If you're considering seeing an out-of-network therapist, here's how the reimbursement process generally works:
- Understand Your Plan: First, you need to understand your insurance plan's out-of-network benefits. Every plan is different. Some may cover a certain percentage of the "usual and customary" costs of therapy, while others may only cover costs exceeding a certain threshold. Make sure you know what your deductible is, as you'll need to pay this amount out-of-pocket before insurance starts to cover costs.
- Payment: Typically, you will pay the therapist directly at the time of service. This amount may be more than you'd pay for an in-network provider.
- Superbill: The therapist will provide you with a receipt or a document known as a "superbill." This document contains all the necessary information your insurance company needs to process your claim. This often includes the provider's information, your diagnosis code, the type of service you received, the date of service, and the amount you paid.
- Submit Claim: You then submit this superbill to your insurance company along with a claim form that you can obtain from your insurance company's website or customer service. The claim form may ask for information about the provider, the service, the reason for the service, and your payment details.

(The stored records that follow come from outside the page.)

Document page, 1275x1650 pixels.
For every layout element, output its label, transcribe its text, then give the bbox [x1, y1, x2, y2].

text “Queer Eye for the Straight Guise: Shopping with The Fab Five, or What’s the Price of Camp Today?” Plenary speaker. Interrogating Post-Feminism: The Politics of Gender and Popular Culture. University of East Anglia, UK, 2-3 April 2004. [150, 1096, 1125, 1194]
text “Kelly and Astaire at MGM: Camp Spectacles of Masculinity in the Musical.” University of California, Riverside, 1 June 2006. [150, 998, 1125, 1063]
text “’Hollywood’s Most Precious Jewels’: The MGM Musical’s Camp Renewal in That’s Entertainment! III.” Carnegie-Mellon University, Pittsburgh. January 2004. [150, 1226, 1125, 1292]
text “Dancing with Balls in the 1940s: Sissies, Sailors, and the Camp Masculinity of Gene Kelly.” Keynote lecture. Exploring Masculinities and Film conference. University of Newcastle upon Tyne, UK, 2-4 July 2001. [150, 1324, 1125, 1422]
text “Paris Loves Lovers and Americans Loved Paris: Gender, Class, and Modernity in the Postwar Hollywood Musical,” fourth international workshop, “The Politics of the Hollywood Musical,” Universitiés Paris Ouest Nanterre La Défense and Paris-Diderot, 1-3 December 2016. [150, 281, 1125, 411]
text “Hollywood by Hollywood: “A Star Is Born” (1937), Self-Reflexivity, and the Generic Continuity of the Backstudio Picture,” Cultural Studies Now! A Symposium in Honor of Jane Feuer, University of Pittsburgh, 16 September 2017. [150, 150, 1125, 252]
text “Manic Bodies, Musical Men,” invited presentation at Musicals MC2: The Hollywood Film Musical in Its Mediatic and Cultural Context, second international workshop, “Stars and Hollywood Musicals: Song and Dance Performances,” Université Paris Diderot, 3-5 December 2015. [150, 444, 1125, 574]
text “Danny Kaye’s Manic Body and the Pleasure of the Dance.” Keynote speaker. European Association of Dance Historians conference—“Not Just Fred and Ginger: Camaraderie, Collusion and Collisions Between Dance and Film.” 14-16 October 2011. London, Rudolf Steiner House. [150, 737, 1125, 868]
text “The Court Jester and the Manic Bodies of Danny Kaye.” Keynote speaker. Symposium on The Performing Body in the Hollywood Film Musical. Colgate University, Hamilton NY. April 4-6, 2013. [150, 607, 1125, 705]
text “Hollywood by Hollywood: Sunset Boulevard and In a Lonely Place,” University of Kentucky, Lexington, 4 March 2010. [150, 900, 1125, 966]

- Reimbursement: If approved, the insurance company will reimburse you directly according to the terms of your plan. This may take several weeks or even months. Keep in mind that you may not be reimbursed the full amount that you paid, especially if your therapist's rate is higher than the "usual and customary" rate that your insurance company recognizes.
Remember, it's crucial to understand your insurance plan's out-of-network benefits and to communicate with both your therapist and your insurance company about costs and reimbursements. Be prepared for the possibility that the process can be time-consuming and sometimes complex.